CCG leads demand control of primary care


The structure of primary care commissioning is a “challenge” that must be overcome, clinical commissioning group (CCG) leads have told NHS England. 

An open letter addressed to Sir Malcolm Grant, chair of NHS England, from NHS Clinical Commissioners calls for more clarity over roles, responsibilities and accountabilities. 

In the survey that fuelled the letter, some CCG leads said they feel they are driving forward primary care, rather than NHS England. The leads have called for primary care commissioning to sit with CCGs in the future. 

Amanda Doyle, Co-Chair of the NHSCC Leadership Group and Chief Clinical Officer at NHS Blackpool CCG said: “Parity of esteem in the commissioning system will only come about when the system fully embraces mutual assurance.  Until this happens CCGs will continue to see the relationships being one way, with no requirement for NHS England to account for its activities with respect to commissioning primary care and specialised services.

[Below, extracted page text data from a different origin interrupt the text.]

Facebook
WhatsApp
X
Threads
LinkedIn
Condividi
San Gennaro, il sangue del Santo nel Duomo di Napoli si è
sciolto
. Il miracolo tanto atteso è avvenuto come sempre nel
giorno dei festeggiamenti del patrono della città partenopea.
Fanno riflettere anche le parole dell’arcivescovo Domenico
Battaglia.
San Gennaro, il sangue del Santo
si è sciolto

“In the relationships CCG leads are developing with their Area Teams and the positive intent with which Area Teams are approaching their support and development role we see encouraging indications. It is vital that these positive signs become embedded across the country – a single system need to have the behaviours rooted in its culture and cannot rely solely on individual good working relationships, many of which are described in this report.” 

The current incarnation of the system is still “young”, but that the overwhelming majority of CCG leads are discontented with the way their relationship with NHS England is turning out. 

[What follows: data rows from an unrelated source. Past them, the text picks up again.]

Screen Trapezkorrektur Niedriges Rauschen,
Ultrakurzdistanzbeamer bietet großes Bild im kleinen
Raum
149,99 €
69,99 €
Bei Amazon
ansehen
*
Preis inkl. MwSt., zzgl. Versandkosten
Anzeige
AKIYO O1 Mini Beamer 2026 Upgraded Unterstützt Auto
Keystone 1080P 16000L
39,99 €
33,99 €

The report states: “Many CCG leads did not seem to have much interaction with specialised commissioning teams and they rarely reported a shared vision or collaborative approach. 

“More joint working was requested in order to tie the various commissioning strands together, with a shared vision that is aligned to local needs and takes into account the impact of specialised commissioning on CCGs.” 

'Fractured system'

Responses to the survey were received from 177 of the 211 CCGs in England. 

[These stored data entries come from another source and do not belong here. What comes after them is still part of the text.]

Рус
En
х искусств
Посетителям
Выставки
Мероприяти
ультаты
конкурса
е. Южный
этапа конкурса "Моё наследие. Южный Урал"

The majority of CCG leads (37%) did not agree that their relationship with the area team they work with for specialized commissioning enable them to do a good job. 

And a similar amount (38%) said their relationship with NHS England is not effective when working as a co-commissioner for primary care services. 

NHS Clinical Commissioners president Michael Dixon said: “Our report shows that the commissioning system is fractured in its construction and this is leading to silo commissioning and behaviours. The solution has to be joining things up with CCGs the centre of this process not NHS England. 

“This is not a pyramid with CCGs at the bottom of a commissioning hierarchy rather they are glue that can bring these things together and create the right balances and priorities. At a time when the NHS is under extreme pressure, it is vital that primary care commissioning is properly resourced and that CCGs are enabled to take a more proactive role in the commissioning of primary care. CCGs must be given both the responsibility and the resources they need to better join up commissioning of services for patients.” 

However, the report did show that in many areas CCGs and NHS England area teams are working together well, and cooperating to get things right. 

 Dr Dixon said: “There are clear indications of good working partnerships but it is not yet consistent and it is vital that across NHS England they work hard to bring up all area teams to the standard of the best.”